Jpn J Cancer Res. 1989 Jan;80(1):77-82. doi: 10.1111/j.1349-7006.1989.tb02248.x.
The toxicological characteristics of SM-5887 were evaluated in mice after a bolus intravenous injection, and compared with those of adriamycin (ADR). The acute toxic signs observed after SM-5887 administration were body weight decrease, ataxia, hair loss, and myelosuppression. They were qualitatively comparable to those induced by ADR. The 50% lethal dose values determined by 14-day observation after drug administration were in the range of 32 to 50 mg/kg for SM-5887 and 16 to more than 20 mg/kg for ADR in four strains of mice. The maximum tolerated doses (MTD) were estimated to be 25 mg/kg for SM-5887 and 12.5 mg/kg for ADR (no death or body weight loss of more than 3 g occurred). When 14-day survivors were further observed until 90 days after drug administration, ADR frequently and dose-independently showed delayed-type lethal toxicity at doses of more than 10 mg/kg, whereas SM-5887 did not. The myelosuppression of SM-5887 was more severe even at a half of the MTD than that of ADR at the MTD, but its recovery was more rapid than that after ADR. In addition, when the drugs were injected into the subplantar region of mouse hind paws, ADR induced a severe inflammatory reaction, whereas SM-5887 yielded only a slight one. The data suggest that toxic effects of SM-5887 are more reversible and more controllable than those of ADR.

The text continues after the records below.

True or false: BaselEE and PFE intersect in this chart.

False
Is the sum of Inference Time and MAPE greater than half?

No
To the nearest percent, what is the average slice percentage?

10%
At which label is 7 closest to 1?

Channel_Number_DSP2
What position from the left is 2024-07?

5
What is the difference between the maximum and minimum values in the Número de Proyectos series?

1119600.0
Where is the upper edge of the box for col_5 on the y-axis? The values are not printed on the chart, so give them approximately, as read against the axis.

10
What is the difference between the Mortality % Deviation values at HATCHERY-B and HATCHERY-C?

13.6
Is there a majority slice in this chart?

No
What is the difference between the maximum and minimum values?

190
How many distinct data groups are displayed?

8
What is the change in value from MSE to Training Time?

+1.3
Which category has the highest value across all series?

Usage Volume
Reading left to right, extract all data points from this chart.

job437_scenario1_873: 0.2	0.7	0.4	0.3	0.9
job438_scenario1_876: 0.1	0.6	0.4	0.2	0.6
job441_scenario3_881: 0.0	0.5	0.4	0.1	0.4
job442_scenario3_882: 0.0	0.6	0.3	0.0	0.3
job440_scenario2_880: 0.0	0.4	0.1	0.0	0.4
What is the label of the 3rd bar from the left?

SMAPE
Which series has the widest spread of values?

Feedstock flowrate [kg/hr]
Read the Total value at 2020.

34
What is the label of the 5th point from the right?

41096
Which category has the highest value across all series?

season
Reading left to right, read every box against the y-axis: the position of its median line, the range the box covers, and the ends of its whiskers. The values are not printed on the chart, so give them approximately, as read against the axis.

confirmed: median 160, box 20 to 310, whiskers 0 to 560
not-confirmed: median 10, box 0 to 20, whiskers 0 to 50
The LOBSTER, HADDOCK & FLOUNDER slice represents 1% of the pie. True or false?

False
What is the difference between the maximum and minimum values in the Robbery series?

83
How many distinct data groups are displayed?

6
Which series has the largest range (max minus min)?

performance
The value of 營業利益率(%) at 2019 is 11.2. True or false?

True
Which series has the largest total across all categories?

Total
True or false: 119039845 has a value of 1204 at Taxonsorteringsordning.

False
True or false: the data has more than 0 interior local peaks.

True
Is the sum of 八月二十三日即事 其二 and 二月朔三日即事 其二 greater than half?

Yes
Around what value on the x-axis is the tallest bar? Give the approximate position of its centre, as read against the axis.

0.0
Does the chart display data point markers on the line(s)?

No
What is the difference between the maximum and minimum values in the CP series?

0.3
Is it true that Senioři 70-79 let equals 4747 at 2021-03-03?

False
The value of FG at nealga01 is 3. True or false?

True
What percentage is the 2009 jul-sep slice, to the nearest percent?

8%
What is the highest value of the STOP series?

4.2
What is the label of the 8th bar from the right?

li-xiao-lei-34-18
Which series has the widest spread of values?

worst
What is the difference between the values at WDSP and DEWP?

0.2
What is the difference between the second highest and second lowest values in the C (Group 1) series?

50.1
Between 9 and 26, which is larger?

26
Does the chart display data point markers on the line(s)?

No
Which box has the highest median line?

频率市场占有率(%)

在小鼠静脉推注后评估了SM - 5887的毒理学特征,并与阿霉素(ADR)的毒理学特征进行了比较。给予SM - 5887后观察到的急性毒性体征包括体重减轻、共济失调、脱发和骨髓抑制。它们在性质上与ADR诱导的体征相当。给药后14天观察确定的50%致死剂量值,在四种品系小鼠中,SM - 5887为32至50mg/kg,ADR为16至超过20mg/kg。估计SM - 5887的最大耐受剂量(MTD)为25mg/kg,ADR为12.5mg/kg(未发生死亡或体重减轻超过3g)。当对14天存活者给药后进一步观察至90天时,ADR在剂量超过10mg/kg时频繁且与剂量无关地表现出迟发性致死毒性,而SM - 5887则未出现。即使在MTD的一半剂量下,SM - 5887的骨髓抑制也比ADR在MTD时更严重,但其恢复比ADR后更快。此外,当将药物注射到小鼠后爪的足底区域时,ADR诱导严重的炎症反应,而SM - 5887仅产生轻微的炎症反应。数据表明,SM - 5887的毒性作用比ADR更具可逆性和可控性。